Wie man in den Great Basin Nationapark kommt und was man dort tun kann:
Lage: Baker am Eingang des Great Basin National Park liegt 370 km südwestlich von Salt Lake City (Highways 6 und 50). Wer in Las Vegas startet, hat 470 km auf dem Highway 93 vor sich.
Unterkunft: Im Nationalpark gibt es fünf campgrounds, drei davon liegen an der asphaltierten Hauptstrasse von Baker zum Fuss des Wheeler Peak. Der Lower Lehman Creek campground (Link) ist das ganze Jahr offen. Zwei Motels in Baker, das grosse The Border Inn (Link) liegt 12 km nordöstlich, an der Grenze zu Utah.
Wanderung zu den 4000-jährigen bristlecone pines: Start dieses beliebten Naturlehrpfades ist beim Wheeler Peak Campground; hin und zurück 9 km, je 180 m Auf- und Abstieg.
Wanderung auf den Wheeler Peak: Startpunkt ist wieder der Wheeler Peak Campground. Der Aufstieg auf den 3982 m hohen Wheeler Peak ist recht anstrengend, auch wegen der grossen Höhe. Für die 14 km Weg (hin und zurück) und die je fast 1000 m Auf- und Abstieg sollte man mit 7 bis 8 Stunden Wanderzeit rechnen. Der Lohn dafür: ein phänomenales Erlebnis in einer der einsamsten Bergketten der Vereinigten Staaten.
Karten:
- Eine einfache, aber übersichtliche Parkkarte gibt es auf der Webseite des Parkes (siehe unten).

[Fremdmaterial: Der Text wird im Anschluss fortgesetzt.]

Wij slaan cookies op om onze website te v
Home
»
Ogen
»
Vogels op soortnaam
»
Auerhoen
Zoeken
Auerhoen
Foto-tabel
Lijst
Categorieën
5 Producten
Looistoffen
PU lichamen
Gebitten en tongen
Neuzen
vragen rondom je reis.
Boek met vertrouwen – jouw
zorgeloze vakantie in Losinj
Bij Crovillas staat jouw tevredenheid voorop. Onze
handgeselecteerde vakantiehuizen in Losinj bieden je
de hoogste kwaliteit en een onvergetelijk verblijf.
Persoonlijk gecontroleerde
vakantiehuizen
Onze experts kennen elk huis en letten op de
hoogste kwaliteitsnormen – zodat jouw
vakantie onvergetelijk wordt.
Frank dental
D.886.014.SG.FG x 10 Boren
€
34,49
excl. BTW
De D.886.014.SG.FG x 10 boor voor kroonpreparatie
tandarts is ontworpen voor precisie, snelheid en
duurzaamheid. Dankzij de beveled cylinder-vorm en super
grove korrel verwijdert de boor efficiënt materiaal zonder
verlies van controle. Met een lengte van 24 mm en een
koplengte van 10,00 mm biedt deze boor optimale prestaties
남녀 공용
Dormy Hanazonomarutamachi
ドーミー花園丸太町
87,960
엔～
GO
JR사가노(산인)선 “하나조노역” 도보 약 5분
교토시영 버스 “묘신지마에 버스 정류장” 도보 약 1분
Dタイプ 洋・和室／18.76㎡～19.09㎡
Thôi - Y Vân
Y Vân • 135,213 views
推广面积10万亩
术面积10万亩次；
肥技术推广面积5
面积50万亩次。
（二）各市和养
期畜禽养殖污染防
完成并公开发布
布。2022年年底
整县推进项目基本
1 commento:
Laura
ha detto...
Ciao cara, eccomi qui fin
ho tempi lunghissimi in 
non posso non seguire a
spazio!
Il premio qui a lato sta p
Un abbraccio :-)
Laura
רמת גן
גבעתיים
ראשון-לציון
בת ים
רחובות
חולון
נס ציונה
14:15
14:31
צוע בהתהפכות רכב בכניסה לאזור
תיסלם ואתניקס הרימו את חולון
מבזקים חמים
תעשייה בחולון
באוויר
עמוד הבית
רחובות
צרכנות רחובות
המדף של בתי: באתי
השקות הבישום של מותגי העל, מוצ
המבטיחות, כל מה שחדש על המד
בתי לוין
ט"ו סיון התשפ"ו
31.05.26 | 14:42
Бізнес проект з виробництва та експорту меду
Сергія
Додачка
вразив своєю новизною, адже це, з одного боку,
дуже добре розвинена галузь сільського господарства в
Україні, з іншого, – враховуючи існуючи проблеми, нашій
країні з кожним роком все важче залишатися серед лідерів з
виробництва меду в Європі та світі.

- Wanderkarte: Great Basin National Park Map Hiking Map & Guide Map, Earthwalk Press
- Wanderführer: Hiking Great Basin National Park, Bruce Grubbs, Falcon Press, 1998
Infos: Alle Infos zum Park gibt es auf www.nps.gov/grba.
Den Wheeler Peak (rechts, 3982 m) kann man relativ einfach besteigen.